The Isabel Patterson Child Development Center at Long Beach State is usually open this time of the year, filled with the sounds of children’s laughter as they learn and play with their peers. The staff would be busy watching students’ children as they attended class or worked.
Currently, the center is closed, deemed unsafe for operations to continue due to the coronavirus pandemic.
For parents like Geneva Casellas and Joelle Bobadilla, the once reliable childcare forced them to find alternative means as they navigate distance learning.
Casellas, a third-year business finance major, depended on the center for childcare while she attended her classes and worked.
“ …It was extremely difficult having classes where I had to now be present [at] Zoom meetings along with [my son’s] daycare being closed,” Casellas said. “So that meant he had to be present during my classes, and with a toddler that’s not very easy.”
When the center was open, the 19-year-old relied on their services heavily, dropping her son off there Monday through Friday from 8 a.m. to 5 p.m. Now, as a temporary alternative, Casellas works out a schedule with her child’s father so that they can both spend time with their son as well as get their classwork done.
Now that the semester has started again and Casellas is working part-time, balancing her daily responsibilities as well as taking care of her son, Mateo, can be challenging.
Additionally, Casellas is trying to help her son, who is 2-years-old, learn fundamental skills, such as the alphabet and counting, a service that the center once provided.
“He’s a very smart kid and I’m blessed that he doesn’t really have any difficulties with anything,” Casellas said. “His dad is also helping a lot with that too. He’s not in school so we aren’t really guided as to where school age children still have teachers.”
For parents that have children who are old enough to go to school, distanced learning hasn’t been ideal.
Joelle Bobadilla, a fourth-year child development and family studies major, helps her 5-year-old daughter Antonella with her online classes while keeping up with her 16-unit course load.
Her daughter, a kindergarten student, has to be present for online classes just like Bobadilla. They both have had to make adjustments to make sure that happens.
“I’ll try to wake up earlier, anywhere from 5:30 a.m. to 6 a.m., do my stuff that I need to do,” Bobadilla said. “I wake her up at 7:30 a.m. to 8 a.m, make sure she gets her breakfast and everything and then logged in at 10 a.m. every Monday through Friday.”
Prior to the pandemic, her daughter would attend the center full time. There she would get the necessary meals, learning and social interaction she needed daily.
Now that everyone is at home, Bobadilla has noticed that it has taken a toll on her daughter since she hasn’t gotten the social interaction she was used to.
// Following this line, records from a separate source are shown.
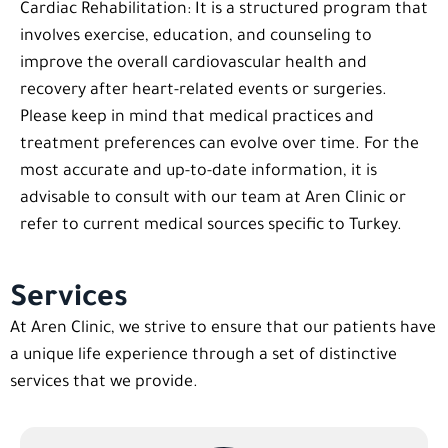
Cardiac Rehabilitation: It is a structured program that
involves exercise, education, and counseling to
improve the overall cardiovascular health and
recovery after heart-related events or surgeries.
Please keep in mind that medical practices and
treatment preferences can evolve over time. For the
most accurate and up-to-date information, it is
advisable to consult with our team at Aren Clinic or
refer to current medical sources specific to Turkey.
Services
At Aren Clinic, we strive to ensure that our patients have
a unique life experience through a set of distinctive
services that we provide.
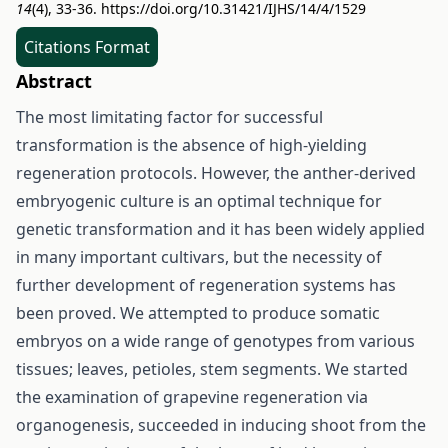
14
(4), 33-36.
https://doi.org/10.31421/IJHS/14/4/1529
Citations Format
Abstract
The most limitating factor for successful
transformation is the absence of high-yielding
regeneration protocols. However, the anther-derived
embryogenic culture is an optimal technique for
genetic transformation and it has been widely applied
in many important cultivars, but the necessity of
further development of regeneration systems has
been proved. We attempted to produce somatic
embryos on a wide range of genotypes from various
tissues; leaves, petioles, stem segments. We started
the examination of grapevine regeneration via
organogenesis, succeeded in inducing shoot from the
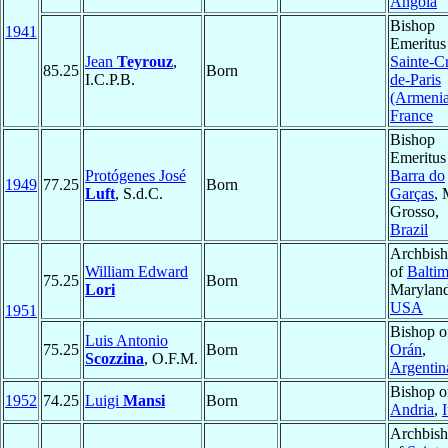
Angola
Bishop
1941
Emeritus
Jean
Teyrouz
,
Sainte-C
85.25
Born
I.C.P.B.
de-Paris
(Armeni
France
Bishop
Emeritus
Protógenes José
Barra do
1949
77.25
Born
Luft
, S.d.C.
Garças
, 
Grosso,
Brazil
Archbis
William Edward
of
Balti
75.25
Born
Lori
Maryland
USA
1951
Bishop o
Luis Antonio
75.25
Born
Orán
,
Scozzina
, O.F.M.
Argentin
Bishop o
1952
74.25
Luigi
Mansi
Born
Andria
,
I
Archbis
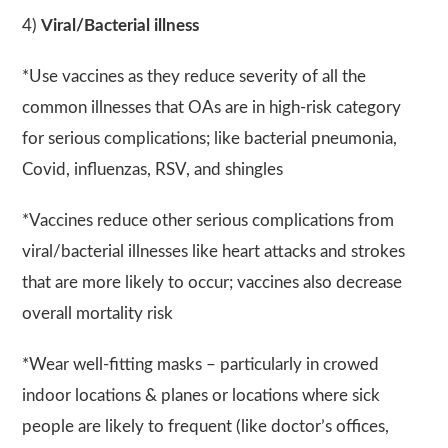
4)
Viral/Bacterial illness
*Use vaccines as they reduce severity of all the
common illnesses that OAs are in high-risk category
for serious complications; like bacterial pneumonia,
Covid, influenzas, RSV, and shingles
*Vaccines reduce other serious complications from
viral/bacterial illnesses like heart attacks and strokes
that are more likely to occur; vaccines also decrease
overall mortality risk
*Wear well-fitting masks – particularly in crowed
indoor locations & planes or locations where sick
people are likely to frequent (like doctor’s offices,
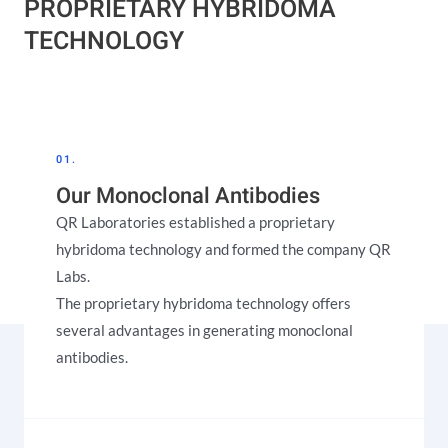
PROPRIETARY HYBRIDOMA
TECHNOLOGY​
01.
Our Monoclonal Antibodies
QR Laboratories established a proprietary
hybridoma technology and formed the company QR
Labs.
The proprietary hybridoma technology offers
several advantages in generating monoclonal
antibodies.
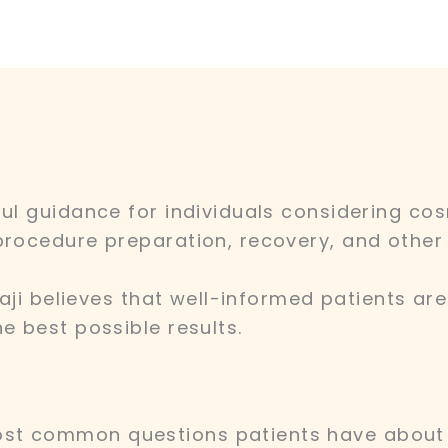
ful guidance for individuals considering co
procedure preparation, recovery, and other 
ibaji believes that well-informed patients a
e best possible results.
st common questions patients have about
The 26-year-old has struggled with her mental health as well.
“I’ve been trying to take it day by day,” Bobadilla said “What’s been difficult for me…is I feel as soon as I somewhat get balance and understand a schedule something gets added to it. I have to quickly re-adjust.
According to Bobadilla, while this situation isn’t ideal for many parents, even those in the best of situations don’t fully get a break.
For her, the Pregnant and Parenting Students Association and other parent support groups help her cope with everything going on.
Even though the center isn’t open, Beach Parents, a support group for student parents, is still a resource for them.
Abby Bradecich, the faculty advisor for PPSA and co-facilitator for Beach Parents, still recommends resources to students on and off campus to help them deal with this situation.
“[We] provided individual therapy, group therapy, and referrals and Beach Parents support spaces for student-parents,” said Bradecich, via email.
Resources for students that need it will be available through Beach Parents through the spring semester as well.
Despite all the difficulties, Casellas and Bobadilla have found positives during this time.
“This is almost the first time, in a while, we had an extended break as a family,” Bobadilla said. “I think it helps us prioritize and recognize the importance of…making memories together.”
For Casellas, her son would usually be at the center all day if this was a normal semester.
“I really enjoy the fact that he is home a lot more, so I’ve been able to spend more quality time with him,” said Casellas.